Mike Ryan, who coached with Zane at Baldwin Park and later with Bogan at South Hills, said Zane was always on the cutting edge of football strategy. He was a guru in the truest sense of the word.
“We were one of the very first teams in (Valley) to (use) computers to scout opponents in 1990,” Ryan said. “We were running programs to look at offensive tendencies and more in 1990, back in the floppy disk era. We were a four wide, motion and multiple formation, pick you apart like New England but throw the ball deep on a post-corner type of team like the old Raiders before all those were popular, trendy, or common place.”
Said former Baldwin Park athletic director Mike Zimmerman: “Tony started the West Coast Offense before Bill Walsh. He was an offensive genius.”
But Zane was not all Xs and Os.
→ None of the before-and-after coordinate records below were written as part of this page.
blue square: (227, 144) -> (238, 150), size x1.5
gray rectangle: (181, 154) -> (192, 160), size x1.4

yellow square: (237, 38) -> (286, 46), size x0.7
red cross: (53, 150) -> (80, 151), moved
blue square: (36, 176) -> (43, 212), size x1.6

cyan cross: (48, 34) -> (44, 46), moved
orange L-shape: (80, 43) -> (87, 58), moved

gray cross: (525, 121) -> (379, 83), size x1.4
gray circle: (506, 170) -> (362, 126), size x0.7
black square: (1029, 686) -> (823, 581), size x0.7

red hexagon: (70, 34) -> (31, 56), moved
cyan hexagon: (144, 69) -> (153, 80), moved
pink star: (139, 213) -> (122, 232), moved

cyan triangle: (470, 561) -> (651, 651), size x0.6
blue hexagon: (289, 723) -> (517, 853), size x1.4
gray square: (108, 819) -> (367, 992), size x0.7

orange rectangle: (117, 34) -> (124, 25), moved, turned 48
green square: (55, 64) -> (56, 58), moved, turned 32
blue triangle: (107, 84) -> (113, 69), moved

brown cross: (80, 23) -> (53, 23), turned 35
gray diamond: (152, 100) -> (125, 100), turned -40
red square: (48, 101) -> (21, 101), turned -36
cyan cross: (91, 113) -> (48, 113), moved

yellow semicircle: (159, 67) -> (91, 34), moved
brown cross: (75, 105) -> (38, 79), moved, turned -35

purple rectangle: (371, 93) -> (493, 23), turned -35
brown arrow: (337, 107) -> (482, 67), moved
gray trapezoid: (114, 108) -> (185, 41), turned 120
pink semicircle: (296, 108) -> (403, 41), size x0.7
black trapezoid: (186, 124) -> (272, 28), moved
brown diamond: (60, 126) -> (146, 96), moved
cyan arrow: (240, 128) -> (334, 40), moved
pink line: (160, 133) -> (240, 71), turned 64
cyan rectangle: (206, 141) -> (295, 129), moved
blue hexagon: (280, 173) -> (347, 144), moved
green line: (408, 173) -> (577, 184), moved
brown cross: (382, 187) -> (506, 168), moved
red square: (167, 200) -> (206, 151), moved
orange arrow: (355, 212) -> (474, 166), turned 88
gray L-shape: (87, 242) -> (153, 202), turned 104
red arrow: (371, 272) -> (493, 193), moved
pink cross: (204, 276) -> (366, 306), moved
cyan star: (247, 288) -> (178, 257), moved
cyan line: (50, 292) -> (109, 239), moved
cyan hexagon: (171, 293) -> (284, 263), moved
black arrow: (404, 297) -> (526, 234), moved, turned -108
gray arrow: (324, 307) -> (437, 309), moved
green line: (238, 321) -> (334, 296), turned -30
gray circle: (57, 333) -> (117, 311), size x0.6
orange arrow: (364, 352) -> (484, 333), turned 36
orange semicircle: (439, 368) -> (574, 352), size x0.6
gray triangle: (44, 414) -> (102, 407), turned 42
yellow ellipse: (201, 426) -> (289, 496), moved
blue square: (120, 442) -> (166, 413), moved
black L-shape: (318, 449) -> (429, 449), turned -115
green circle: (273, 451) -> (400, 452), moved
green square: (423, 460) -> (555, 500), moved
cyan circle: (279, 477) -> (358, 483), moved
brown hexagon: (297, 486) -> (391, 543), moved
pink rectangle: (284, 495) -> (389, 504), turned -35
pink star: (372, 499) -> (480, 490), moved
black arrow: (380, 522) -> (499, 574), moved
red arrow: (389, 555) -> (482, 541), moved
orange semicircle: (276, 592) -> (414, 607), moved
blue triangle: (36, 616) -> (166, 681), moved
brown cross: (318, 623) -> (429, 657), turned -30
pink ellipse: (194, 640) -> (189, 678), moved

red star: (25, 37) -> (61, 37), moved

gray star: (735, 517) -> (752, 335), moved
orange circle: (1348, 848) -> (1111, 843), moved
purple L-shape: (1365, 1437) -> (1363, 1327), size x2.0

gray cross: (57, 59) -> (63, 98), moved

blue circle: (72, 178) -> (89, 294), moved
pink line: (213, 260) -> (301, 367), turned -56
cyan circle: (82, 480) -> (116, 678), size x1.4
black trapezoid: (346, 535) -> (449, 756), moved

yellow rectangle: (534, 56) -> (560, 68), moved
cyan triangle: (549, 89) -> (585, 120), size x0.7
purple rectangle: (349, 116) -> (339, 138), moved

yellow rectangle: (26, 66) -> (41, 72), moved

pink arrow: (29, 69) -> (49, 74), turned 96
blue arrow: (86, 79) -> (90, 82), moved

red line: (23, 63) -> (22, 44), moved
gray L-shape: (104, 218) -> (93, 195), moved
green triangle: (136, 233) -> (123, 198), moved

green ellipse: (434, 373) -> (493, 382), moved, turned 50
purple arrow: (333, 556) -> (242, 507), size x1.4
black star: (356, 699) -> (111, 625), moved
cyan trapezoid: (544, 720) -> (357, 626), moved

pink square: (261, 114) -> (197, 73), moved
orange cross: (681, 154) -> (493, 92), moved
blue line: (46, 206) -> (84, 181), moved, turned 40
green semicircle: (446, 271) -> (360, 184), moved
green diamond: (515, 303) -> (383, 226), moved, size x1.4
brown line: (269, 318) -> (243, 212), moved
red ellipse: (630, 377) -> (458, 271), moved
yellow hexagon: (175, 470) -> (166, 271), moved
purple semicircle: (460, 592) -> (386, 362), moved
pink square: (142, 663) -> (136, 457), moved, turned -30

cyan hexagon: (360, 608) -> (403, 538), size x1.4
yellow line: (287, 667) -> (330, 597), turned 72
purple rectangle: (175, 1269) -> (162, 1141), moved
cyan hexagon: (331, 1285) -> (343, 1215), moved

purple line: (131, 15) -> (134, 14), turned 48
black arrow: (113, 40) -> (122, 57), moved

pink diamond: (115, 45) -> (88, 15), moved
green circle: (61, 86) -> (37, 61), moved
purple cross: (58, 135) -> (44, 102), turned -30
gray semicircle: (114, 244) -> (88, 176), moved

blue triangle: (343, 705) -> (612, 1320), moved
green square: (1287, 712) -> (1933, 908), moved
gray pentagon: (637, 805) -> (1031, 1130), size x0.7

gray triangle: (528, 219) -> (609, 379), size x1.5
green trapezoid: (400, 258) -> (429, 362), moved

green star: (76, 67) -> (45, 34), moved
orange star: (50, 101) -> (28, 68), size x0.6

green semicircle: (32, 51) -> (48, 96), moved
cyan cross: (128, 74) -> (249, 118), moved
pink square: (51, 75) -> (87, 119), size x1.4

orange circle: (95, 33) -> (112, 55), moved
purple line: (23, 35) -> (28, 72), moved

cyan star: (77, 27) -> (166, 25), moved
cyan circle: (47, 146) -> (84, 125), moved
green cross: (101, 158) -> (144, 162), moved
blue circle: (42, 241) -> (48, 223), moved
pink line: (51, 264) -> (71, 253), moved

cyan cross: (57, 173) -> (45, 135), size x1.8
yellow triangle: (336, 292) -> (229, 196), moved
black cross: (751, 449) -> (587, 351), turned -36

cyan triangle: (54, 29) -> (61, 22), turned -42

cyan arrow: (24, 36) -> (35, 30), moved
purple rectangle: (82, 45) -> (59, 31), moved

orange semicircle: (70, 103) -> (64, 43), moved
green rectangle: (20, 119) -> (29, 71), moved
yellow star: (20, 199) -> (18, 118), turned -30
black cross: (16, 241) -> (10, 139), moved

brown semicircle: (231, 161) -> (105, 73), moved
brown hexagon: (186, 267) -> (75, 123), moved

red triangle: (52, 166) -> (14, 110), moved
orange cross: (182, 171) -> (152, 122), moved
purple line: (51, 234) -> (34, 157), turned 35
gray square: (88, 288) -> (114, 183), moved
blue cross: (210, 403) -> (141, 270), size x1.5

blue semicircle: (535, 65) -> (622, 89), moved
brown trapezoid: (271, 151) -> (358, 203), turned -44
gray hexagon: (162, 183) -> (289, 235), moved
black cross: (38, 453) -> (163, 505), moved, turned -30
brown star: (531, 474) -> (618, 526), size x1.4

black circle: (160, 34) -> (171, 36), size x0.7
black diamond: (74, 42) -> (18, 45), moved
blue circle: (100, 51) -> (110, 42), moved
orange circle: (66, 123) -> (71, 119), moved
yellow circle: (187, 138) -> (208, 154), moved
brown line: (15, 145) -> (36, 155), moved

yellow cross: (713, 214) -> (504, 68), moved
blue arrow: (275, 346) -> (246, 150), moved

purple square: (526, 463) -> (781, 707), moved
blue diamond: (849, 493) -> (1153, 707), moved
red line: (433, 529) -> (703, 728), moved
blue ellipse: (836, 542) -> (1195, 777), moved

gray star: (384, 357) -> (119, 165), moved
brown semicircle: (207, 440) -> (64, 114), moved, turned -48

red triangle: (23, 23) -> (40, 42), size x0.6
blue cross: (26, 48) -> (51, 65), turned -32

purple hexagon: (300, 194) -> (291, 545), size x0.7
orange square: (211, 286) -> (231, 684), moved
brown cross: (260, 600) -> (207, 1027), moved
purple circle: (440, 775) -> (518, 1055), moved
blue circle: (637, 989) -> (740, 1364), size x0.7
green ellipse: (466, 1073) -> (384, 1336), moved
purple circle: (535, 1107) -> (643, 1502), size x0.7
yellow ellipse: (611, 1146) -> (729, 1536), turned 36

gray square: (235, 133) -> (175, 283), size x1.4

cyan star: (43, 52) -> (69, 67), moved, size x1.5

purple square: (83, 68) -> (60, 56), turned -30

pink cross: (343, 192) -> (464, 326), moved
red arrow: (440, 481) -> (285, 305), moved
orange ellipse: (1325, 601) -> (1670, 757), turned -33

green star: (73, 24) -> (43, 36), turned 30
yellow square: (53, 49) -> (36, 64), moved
There was another side that only those in his inner-circle saw.
“Tony was a real good person and a real good friend,” said Zimmerman who now lives in Florida. “We were a family. Back in the mid-1980s, 90s all us coaches were all together on the same page. We’d sit and have lunch together and Tony would be the king. He’d tell stories and jokes. We’d look forward to brunch and lunch, because that’s when we’d all get together and listen to what Tony had to say. It was times that we’ll never forget.”
Said Ryan: “He was just so much fun to be around. He was hilarious. He kept you in stitches, and he would see something and set it all into laughs that would have people crying.”
Zane was also extremely loyal to his friends, former coaches he worked with and his players. His loyalty to Lawrence Phillips, the late former star who had legal problems most of his adult life before dying in prison last year, is well-documented. But there were other former players he helped through the years.
One is Duarte’s James Heggins. The Baldwin Park alum, who completed his first season at Duarte last fall, has won league titles for Baldwin Park and Duarte. Heggins was on Baldwin Park’s 1991 CIF-SS title team.
“(He) supported them after they left, and took care of players long after they graduated,” Ryan said. “Such an incredible heart.”
Ryan didn’t play for Zane, but he said he became a better coach and person for knowing him.
“He was a great guy.” Ryan said. “He was the first person who really befriended me when I came to California and Baldwin Park in 1989. His sense of humor, quick wit, engaging smile, and intense football mind impressed me and helped me be a better coach and friend.
“Our coin flips after games, our lunch meetings, and all the tears from laughing so hard will always be part of me. It’s hard for me to be sad. I mean, he’s gone, but he was such a fun person, lively and living life, that I just don’t see him wanting anyone to be sad.”